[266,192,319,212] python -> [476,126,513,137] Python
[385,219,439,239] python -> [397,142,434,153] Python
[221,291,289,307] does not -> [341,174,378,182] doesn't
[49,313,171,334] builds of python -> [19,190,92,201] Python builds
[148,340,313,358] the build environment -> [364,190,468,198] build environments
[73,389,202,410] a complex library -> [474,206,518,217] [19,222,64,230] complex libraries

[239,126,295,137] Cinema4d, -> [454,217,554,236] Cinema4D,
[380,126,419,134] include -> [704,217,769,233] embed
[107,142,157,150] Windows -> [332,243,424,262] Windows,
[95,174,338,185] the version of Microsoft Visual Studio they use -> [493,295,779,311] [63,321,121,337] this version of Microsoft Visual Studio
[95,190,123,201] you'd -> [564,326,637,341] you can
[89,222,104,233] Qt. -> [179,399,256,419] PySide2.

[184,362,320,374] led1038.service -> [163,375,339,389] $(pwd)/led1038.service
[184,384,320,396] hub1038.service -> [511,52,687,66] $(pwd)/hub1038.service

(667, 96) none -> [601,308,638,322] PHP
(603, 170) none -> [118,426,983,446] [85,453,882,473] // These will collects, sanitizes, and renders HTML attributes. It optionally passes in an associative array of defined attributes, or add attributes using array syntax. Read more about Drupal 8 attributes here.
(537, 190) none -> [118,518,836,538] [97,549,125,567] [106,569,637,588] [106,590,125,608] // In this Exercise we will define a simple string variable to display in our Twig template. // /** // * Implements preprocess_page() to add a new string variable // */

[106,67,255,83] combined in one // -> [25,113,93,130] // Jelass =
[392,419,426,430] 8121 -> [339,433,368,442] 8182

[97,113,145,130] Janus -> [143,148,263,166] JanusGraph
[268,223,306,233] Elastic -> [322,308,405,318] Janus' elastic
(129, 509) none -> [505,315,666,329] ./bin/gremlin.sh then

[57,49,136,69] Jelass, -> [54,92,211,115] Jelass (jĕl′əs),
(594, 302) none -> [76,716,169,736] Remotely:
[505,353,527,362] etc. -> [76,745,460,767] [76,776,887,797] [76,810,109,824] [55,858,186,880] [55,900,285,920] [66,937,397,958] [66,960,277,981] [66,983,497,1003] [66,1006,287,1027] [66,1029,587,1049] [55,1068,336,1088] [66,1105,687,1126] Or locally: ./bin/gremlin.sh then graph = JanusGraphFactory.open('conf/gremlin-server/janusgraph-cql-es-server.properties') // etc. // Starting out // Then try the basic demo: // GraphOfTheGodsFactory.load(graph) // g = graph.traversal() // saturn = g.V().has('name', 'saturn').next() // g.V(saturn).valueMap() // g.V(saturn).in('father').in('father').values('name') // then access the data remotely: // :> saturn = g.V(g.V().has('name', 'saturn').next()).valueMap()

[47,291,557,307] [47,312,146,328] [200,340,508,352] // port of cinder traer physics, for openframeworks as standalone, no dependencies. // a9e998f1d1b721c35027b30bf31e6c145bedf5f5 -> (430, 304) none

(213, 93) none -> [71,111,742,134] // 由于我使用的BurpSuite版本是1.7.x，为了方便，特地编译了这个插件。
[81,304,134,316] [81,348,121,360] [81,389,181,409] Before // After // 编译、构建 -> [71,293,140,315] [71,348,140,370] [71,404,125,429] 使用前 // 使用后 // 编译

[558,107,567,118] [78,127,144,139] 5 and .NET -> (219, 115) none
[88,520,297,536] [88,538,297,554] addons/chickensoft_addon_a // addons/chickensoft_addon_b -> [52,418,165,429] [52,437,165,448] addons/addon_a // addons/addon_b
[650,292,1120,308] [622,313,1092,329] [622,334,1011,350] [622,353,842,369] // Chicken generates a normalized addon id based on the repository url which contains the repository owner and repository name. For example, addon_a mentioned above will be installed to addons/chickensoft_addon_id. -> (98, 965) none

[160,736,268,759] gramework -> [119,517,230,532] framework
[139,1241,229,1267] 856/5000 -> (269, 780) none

**JOB**
Reproduce verbatim the range of lines that opens the records and closes with the line containing "[148,340,313,358] the build". Omit everything after it.

**SOLUTION FOR THIS EXERCISE**
[266,192,319,212] python -> [476,126,513,137] Python
[385,219,439,239] python -> [397,142,434,153] Python
[221,291,289,307] does not -> [341,174,378,182] doesn't
[49,313,171,334] builds of python -> [19,190,92,201] Python builds
[148,340,313,358] the build environment -> [364,190,468,198] build environments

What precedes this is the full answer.